* **Directions for this task**
Could you return all of the data exactly as given?

──────────────────────────────

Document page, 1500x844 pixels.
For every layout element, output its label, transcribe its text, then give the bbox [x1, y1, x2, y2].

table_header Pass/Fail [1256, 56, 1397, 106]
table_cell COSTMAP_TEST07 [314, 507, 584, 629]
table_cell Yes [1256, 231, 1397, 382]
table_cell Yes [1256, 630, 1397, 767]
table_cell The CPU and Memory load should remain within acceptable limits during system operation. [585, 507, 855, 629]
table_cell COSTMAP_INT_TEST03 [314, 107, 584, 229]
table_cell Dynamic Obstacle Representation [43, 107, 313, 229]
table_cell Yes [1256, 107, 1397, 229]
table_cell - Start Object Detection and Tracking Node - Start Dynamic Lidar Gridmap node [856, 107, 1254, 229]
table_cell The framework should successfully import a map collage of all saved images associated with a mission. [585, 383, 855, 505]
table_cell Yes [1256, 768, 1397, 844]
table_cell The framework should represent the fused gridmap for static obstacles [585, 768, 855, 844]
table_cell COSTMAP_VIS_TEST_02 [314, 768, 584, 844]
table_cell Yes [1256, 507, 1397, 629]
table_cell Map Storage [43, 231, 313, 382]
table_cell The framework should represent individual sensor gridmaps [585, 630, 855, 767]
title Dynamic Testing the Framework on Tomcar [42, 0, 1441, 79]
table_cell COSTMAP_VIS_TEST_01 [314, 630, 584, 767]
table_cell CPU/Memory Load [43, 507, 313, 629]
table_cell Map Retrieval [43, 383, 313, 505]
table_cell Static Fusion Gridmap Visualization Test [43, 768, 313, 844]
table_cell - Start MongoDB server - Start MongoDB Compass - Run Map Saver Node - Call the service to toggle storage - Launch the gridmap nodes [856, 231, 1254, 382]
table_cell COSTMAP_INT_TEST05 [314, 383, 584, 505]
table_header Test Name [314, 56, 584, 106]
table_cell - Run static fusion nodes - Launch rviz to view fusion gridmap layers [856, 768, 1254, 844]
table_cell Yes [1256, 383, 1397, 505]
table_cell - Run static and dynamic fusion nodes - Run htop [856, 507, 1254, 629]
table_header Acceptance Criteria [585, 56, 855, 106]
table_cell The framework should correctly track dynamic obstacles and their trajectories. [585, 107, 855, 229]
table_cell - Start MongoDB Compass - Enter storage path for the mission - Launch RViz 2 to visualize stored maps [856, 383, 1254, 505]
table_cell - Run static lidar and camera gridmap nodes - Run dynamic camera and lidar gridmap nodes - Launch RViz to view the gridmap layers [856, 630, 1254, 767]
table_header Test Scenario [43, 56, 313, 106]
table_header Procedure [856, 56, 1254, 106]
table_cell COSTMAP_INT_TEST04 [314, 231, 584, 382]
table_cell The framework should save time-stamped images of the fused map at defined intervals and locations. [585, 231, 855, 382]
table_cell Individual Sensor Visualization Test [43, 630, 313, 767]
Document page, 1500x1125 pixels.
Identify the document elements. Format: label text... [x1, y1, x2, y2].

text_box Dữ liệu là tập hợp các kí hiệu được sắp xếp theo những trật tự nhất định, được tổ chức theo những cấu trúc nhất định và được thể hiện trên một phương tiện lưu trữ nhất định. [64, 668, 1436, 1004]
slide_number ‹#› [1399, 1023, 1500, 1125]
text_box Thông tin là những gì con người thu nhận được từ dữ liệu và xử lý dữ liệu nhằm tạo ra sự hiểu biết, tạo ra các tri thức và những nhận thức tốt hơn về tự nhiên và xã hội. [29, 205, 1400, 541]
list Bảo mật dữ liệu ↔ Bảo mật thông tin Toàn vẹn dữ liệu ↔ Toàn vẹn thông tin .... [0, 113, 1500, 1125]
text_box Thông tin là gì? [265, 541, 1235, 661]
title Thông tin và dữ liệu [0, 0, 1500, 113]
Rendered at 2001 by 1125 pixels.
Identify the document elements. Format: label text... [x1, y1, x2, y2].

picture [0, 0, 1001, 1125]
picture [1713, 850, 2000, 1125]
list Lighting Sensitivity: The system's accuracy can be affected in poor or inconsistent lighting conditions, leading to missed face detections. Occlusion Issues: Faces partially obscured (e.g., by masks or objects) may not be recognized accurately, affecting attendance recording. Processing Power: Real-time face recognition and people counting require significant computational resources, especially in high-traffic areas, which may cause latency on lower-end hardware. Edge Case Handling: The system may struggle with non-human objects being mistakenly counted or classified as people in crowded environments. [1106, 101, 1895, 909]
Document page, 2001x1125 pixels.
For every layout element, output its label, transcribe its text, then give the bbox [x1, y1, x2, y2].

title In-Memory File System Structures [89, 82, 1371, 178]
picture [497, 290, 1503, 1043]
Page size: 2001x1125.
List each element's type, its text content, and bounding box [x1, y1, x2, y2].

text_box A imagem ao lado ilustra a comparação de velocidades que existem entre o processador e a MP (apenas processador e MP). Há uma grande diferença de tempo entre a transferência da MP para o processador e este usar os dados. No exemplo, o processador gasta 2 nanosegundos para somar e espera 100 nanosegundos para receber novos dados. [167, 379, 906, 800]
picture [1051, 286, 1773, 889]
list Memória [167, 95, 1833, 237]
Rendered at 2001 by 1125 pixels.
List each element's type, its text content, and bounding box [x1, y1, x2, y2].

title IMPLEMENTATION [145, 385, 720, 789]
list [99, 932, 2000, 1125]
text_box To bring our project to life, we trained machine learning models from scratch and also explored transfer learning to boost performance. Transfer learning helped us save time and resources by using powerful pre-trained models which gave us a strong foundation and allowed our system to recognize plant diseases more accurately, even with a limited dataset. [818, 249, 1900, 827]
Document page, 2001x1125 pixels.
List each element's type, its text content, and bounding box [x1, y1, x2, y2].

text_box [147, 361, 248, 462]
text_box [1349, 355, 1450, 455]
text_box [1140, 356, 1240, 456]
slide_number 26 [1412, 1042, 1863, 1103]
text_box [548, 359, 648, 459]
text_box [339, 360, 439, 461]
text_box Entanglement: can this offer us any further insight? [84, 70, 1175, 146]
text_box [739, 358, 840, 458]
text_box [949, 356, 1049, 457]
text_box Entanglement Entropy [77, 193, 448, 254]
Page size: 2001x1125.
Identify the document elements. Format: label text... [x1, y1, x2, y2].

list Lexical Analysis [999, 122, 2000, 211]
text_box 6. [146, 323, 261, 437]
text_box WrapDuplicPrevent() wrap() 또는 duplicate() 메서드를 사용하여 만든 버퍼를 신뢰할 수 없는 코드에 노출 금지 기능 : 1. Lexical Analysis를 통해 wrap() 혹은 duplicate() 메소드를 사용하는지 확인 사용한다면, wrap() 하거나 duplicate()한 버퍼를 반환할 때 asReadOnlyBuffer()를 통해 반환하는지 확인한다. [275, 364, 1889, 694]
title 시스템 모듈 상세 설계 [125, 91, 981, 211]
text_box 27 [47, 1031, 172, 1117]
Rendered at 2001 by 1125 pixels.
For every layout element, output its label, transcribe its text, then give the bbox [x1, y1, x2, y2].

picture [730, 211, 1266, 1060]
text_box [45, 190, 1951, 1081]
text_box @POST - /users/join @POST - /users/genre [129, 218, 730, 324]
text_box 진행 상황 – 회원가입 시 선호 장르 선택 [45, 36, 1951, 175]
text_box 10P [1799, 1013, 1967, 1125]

──────────────────────────────

* **Solution for this task**
Document page, 1500x844 pixels.
For every layout element, output its label, transcribe its text, then give the bbox [x1, y1, x2, y2].

table_header Pass/Fail [1256, 56, 1397, 106]
table_cell COSTMAP_TEST07 [314, 507, 584, 629]
table_cell Yes [1256, 231, 1397, 382]
table_cell Yes [1256, 630, 1397, 767]
table_cell The CPU and Memory load should remain within acceptable limits during system operation. [585, 507, 855, 629]
table_cell COSTMAP_INT_TEST03 [314, 107, 584, 229]
table_cell Dynamic Obstacle Representation [43, 107, 313, 229]
table_cell Yes [1256, 107, 1397, 229]
table_cell - Start Object Detection and Tracking Node - Start Dynamic Lidar Gridmap node [856, 107, 1254, 229]
table_cell The framework should successfully import a map collage of all saved images associated with a mission. [585, 383, 855, 505]
table_cell Yes [1256, 768, 1397, 844]
table_cell The framework should represent the fused gridmap for static obstacles [585, 768, 855, 844]
table_cell COSTMAP_VIS_TEST_02 [314, 768, 584, 844]
table_cell Yes [1256, 507, 1397, 629]
table_cell Map Storage [43, 231, 313, 382]
table_cell The framework should represent individual sensor gridmaps [585, 630, 855, 767]
title Dynamic Testing the Framework on Tomcar [42, 0, 1441, 79]
table_cell COSTMAP_VIS_TEST_01 [314, 630, 584, 767]
table_cell CPU/Memory Load [43, 507, 313, 629]
table_cell Map Retrieval [43, 383, 313, 505]
table_cell Static Fusion Gridmap Visualization Test [43, 768, 313, 844]
table_cell - Start MongoDB server - Start MongoDB Compass - Run Map Saver Node - Call the service to toggle storage - Launch the gridmap nodes [856, 231, 1254, 382]
table_cell COSTMAP_INT_TEST05 [314, 383, 584, 505]
table_header Test Name [314, 56, 584, 106]
table_cell - Run static fusion nodes - Launch rviz to view fusion gridmap layers [856, 768, 1254, 844]
table_cell Yes [1256, 383, 1397, 505]
table_cell - Run static and dynamic fusion nodes - Run htop [856, 507, 1254, 629]
table_header Acceptance Criteria [585, 56, 855, 106]
table_cell The framework should correctly track dynamic obstacles and their trajectories. [585, 107, 855, 229]
table_cell - Start MongoDB Compass - Enter storage path for the mission - Launch RViz 2 to visualize stored maps [856, 383, 1254, 505]
table_cell - Run static lidar and camera gridmap nodes - Run dynamic camera and lidar gridmap nodes - Launch RViz to view the gridmap layers [856, 630, 1254, 767]
table_header Test Scenario [43, 56, 313, 106]
table_header Procedure [856, 56, 1254, 106]
table_cell COSTMAP_INT_TEST04 [314, 231, 584, 382]
table_cell The framework should save time-stamped images of the fused map at defined intervals and locations. [585, 231, 855, 382]
table_cell Individual Sensor Visualization Test [43, 630, 313, 767]
Document page, 1500x1125 pixels.
Identify the document elements. Format: label text... [x1, y1, x2, y2].

text_box Dữ liệu là tập hợp các kí hiệu được sắp xếp theo những trật tự nhất định, được tổ chức theo những cấu trúc nhất định và được thể hiện trên một phương tiện lưu trữ nhất định. [64, 668, 1436, 1004]
slide_number ‹#› [1399, 1023, 1500, 1125]
text_box Thông tin là những gì con người thu nhận được từ dữ liệu và xử lý dữ liệu nhằm tạo ra sự hiểu biết, tạo ra các tri thức và những nhận thức tốt hơn về tự nhiên và xã hội. [29, 205, 1400, 541]
list Bảo mật dữ liệu ↔ Bảo mật thông tin Toàn vẹn dữ liệu ↔ Toàn vẹn thông tin .... [0, 113, 1500, 1125]
text_box Thông tin là gì? [265, 541, 1235, 661]
title Thông tin và dữ liệu [0, 0, 1500, 113]
Rendered at 2001 by 1125 pixels.
Identify the document elements. Format: label text... [x1, y1, x2, y2].

picture [0, 0, 1001, 1125]
picture [1713, 850, 2000, 1125]
list Lighting Sensitivity: The system's accuracy can be affected in poor or inconsistent lighting conditions, leading to missed face detections. Occlusion Issues: Faces partially obscured (e.g., by masks or objects) may not be recognized accurately, affecting attendance recording. Processing Power: Real-time face recognition and people counting require significant computational resources, especially in high-traffic areas, which may cause latency on lower-end hardware. Edge Case Handling: The system may struggle with non-human objects being mistakenly counted or classified as people in crowded environments. [1106, 101, 1895, 909]
Document page, 2001x1125 pixels.
For every layout element, output its label, transcribe its text, then give the bbox [x1, y1, x2, y2].

title In-Memory File System Structures [89, 82, 1371, 178]
picture [497, 290, 1503, 1043]
Page size: 2001x1125.
List each element's type, its text content, and bounding box [x1, y1, x2, y2].

text_box A imagem ao lado ilustra a comparação de velocidades que existem entre o processador e a MP (apenas processador e MP). Há uma grande diferença de tempo entre a transferência da MP para o processador e este usar os dados. No exemplo, o processador gasta 2 nanosegundos para somar e espera 100 nanosegundos para receber novos dados. [167, 379, 906, 800]
picture [1051, 286, 1773, 889]
list Memória [167, 95, 1833, 237]
Rendered at 2001 by 1125 pixels.
List each element's type, its text content, and bounding box [x1, y1, x2, y2].

title IMPLEMENTATION [145, 385, 720, 789]
list [99, 932, 2000, 1125]
text_box To bring our project to life, we trained machine learning models from scratch and also explored transfer learning to boost performance. Transfer learning helped us save time and resources by using powerful pre-trained models which gave us a strong foundation and allowed our system to recognize plant diseases more accurately, even with a limited dataset. [818, 249, 1900, 827]
Document page, 2001x1125 pixels.
List each element's type, its text content, and bounding box [x1, y1, x2, y2].

text_box [147, 361, 248, 462]
text_box [1349, 355, 1450, 455]
text_box [1140, 356, 1240, 456]
slide_number 26 [1412, 1042, 1863, 1103]
text_box [548, 359, 648, 459]
text_box [339, 360, 439, 461]
text_box Entanglement: can this offer us any further insight? [84, 70, 1175, 146]
text_box [739, 358, 840, 458]
text_box [949, 356, 1049, 457]
text_box Entanglement Entropy [77, 193, 448, 254]
Page size: 2001x1125.
Identify the document elements. Format: label text... [x1, y1, x2, y2].

list Lexical Analysis [999, 122, 2000, 211]
text_box 6. [146, 323, 261, 437]
text_box WrapDuplicPrevent() wrap() 또는 duplicate() 메서드를 사용하여 만든 버퍼를 신뢰할 수 없는 코드에 노출 금지 기능 : 1. Lexical Analysis를 통해 wrap() 혹은 duplicate() 메소드를 사용하는지 확인 사용한다면, wrap() 하거나 duplicate()한 버퍼를 반환할 때 asReadOnlyBuffer()를 통해 반환하는지 확인한다. [275, 364, 1889, 694]
title 시스템 모듈 상세 설계 [125, 91, 981, 211]
text_box 27 [47, 1031, 172, 1117]
Rendered at 2001 by 1125 pixels.
For every layout element, output its label, transcribe its text, then give the bbox [x1, y1, x2, y2].

picture [730, 211, 1266, 1060]
text_box [45, 190, 1951, 1081]
text_box @POST - /users/join @POST - /users/genre [129, 218, 730, 324]
text_box 진행 상황 – 회원가입 시 선호 장르 선택 [45, 36, 1951, 175]
text_box 10P [1799, 1013, 1967, 1125]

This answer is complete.